LONDON (AP) — Thousands of druids, pagans, and New Age revelers greeted the summer solstice at Stonehenge on Tuesday, the longest day of the year in the Northern Hemisphere. About 6,000 people gathered at the ancient stone circle in southern England to watch the sunrise at 4:49 a.m. on a clear, crisp morning, local police said.

The crowds raised their arms in the air and cheered as the sun rose over the horizon. Some performed pagan rituals and sang songs, and many hugged the ancient stones as part of the ceremony. Plenty of others woke early and made the trip there just to soak up the atmosphere.

Police said the ambiance was “convivial” and that there were two arrests—one for assault and one for drug possession. It was the first time revelers have been permitted to gather at the Neolithic monument to celebrate the solstice since 2019. The sunrise was streamed online in 2020 and 2021 because of the coronavirus pandemic.
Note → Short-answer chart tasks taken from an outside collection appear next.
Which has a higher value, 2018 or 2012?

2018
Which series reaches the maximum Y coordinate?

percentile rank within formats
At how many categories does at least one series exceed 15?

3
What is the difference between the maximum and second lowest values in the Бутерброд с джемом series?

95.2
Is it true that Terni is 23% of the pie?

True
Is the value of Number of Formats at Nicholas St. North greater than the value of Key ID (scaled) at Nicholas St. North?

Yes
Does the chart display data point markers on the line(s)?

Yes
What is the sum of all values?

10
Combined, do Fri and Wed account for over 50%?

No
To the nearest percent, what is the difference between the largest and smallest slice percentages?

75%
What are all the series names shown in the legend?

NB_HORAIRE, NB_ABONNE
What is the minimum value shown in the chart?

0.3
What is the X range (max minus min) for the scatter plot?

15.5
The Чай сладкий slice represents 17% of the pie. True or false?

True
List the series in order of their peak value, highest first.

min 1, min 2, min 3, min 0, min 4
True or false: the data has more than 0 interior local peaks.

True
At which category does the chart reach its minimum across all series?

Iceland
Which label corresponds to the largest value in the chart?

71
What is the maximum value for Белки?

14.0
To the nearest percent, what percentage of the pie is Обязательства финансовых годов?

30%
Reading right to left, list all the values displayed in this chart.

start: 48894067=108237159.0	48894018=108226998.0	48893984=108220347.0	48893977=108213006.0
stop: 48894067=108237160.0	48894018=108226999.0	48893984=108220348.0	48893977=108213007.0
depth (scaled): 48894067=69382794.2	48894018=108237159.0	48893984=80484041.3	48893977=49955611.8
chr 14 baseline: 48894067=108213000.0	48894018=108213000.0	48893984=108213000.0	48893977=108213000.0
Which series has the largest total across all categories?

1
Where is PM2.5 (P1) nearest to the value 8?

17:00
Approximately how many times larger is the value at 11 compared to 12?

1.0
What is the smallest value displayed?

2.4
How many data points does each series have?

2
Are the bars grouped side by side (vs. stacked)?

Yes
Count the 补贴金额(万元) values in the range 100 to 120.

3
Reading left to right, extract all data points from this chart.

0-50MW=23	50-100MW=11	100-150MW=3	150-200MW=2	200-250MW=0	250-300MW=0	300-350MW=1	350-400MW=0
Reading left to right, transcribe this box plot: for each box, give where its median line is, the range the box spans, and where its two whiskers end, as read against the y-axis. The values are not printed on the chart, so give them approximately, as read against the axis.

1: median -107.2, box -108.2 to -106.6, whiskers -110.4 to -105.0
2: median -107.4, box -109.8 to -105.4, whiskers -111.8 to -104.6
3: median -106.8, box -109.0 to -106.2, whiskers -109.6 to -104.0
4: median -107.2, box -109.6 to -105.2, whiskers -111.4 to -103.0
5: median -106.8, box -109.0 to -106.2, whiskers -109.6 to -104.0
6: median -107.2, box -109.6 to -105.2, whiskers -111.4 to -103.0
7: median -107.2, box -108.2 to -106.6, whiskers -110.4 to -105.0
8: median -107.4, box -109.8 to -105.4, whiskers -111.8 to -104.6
English Heritage, which looks after Stonehenge and roughly 400 other historic sites, said that 170,000 people around the world also watched the solstice online on Tuesday. “We’re so delighted to have been able to welcome people back this year and also to livestream the occasion to thousands of people right around the world,” said Nichola Tasker, English Heritage’s director of Stonehenge.

Stonehenge was built between 5,000 and 3,500 years ago on a windswept plain in southwest England by a sun-worshipping Neolithic culture. Experts still debate its purpose, but it is aligned so that on the day of the summer solstice, the sun rises behind the Heel Stone, and rays of sunlight are channeled into the center of the circle.

Summer solstices occur when one of the Earth’s poles tilts most closely toward the sun. The Northern Hemisphere’s summer solstice marks the day with the longest daylight hours in the year, and also officially marks the beginning of summer.